None of this is outrageous in today's political discourse. (Obviously such ideas did not begin with the end of the Cold War, but for years Democrats felt that the only way to win popular support for that war was to beef up social programs. Now that rationale has disappeared.) Less extreme versions of Duke--those without the racism stigma, that is--are winning support all over.
On the Democratic side, Gov. Bill Clinton (D-Ark.) and the "mainstream" Democratic Leadership Council advocate almost identical reforms. Virginia Gov. L. Douglas Wilder talks about a "fiscal conservatism" calling for similar spending cuts under the rubric of a "New Mainstream." And it seems that "George Herbert Walker Bush" doesn't stand firmly for "the hard-working men and women of America," as Sen. Thomas Richard Harkin (D-Iowa) reminded us last Sunday.
These politicians are latching on to the tendency in American politics to find blame.

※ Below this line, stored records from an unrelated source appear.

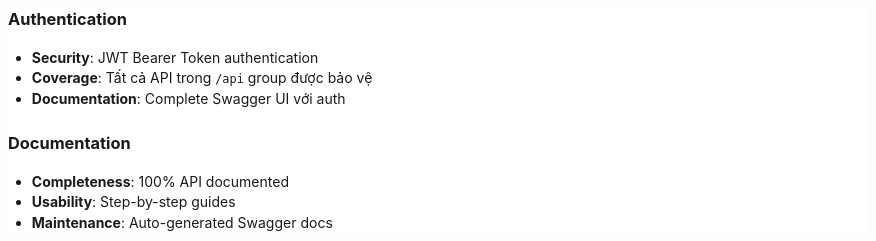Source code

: ### Authentication
- **Security**: JWT Bearer Token authentication
- **Coverage**: Tất cả API trong `/api` group được bảo vệ
- **Documentation**: Complete Swagger UI với auth

### Documentation
- **Completeness**: 100% API documented
- **Usability**: Step-by-step guides
- **Maintenance**: Auto-generated Swagger docs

The same tendency exists overseas--it's the anger that causes other Yugoslavs to blame the Slovenians for their economic malaise. Here, it's the blame that was for 45 years hoisted on Communism: Fighting the Reds cost us precious resources, the argument goes.
And now blame will fall elsewhere. On the Japanese for Rep. Dick Gephardt (D-Mo.). On welfare recipients for the DLC. On Blacks for David Duke.
The point is that David Duke's success does not mean Americans--or even Louisianans--are sliding into racism. At most, they've found a temporary excuse to support a has-been racist with ideas that appeal to a broad group of young Americans and their leaders. Duke is a political lightweight, a gimmick politician who will move no closer to the governor's mansion than his seat in the state legislature--despite what the polls say.
So for now, pass the jambalaya and warm up the bread pudding. We've got bigger things to worry about than David Duke.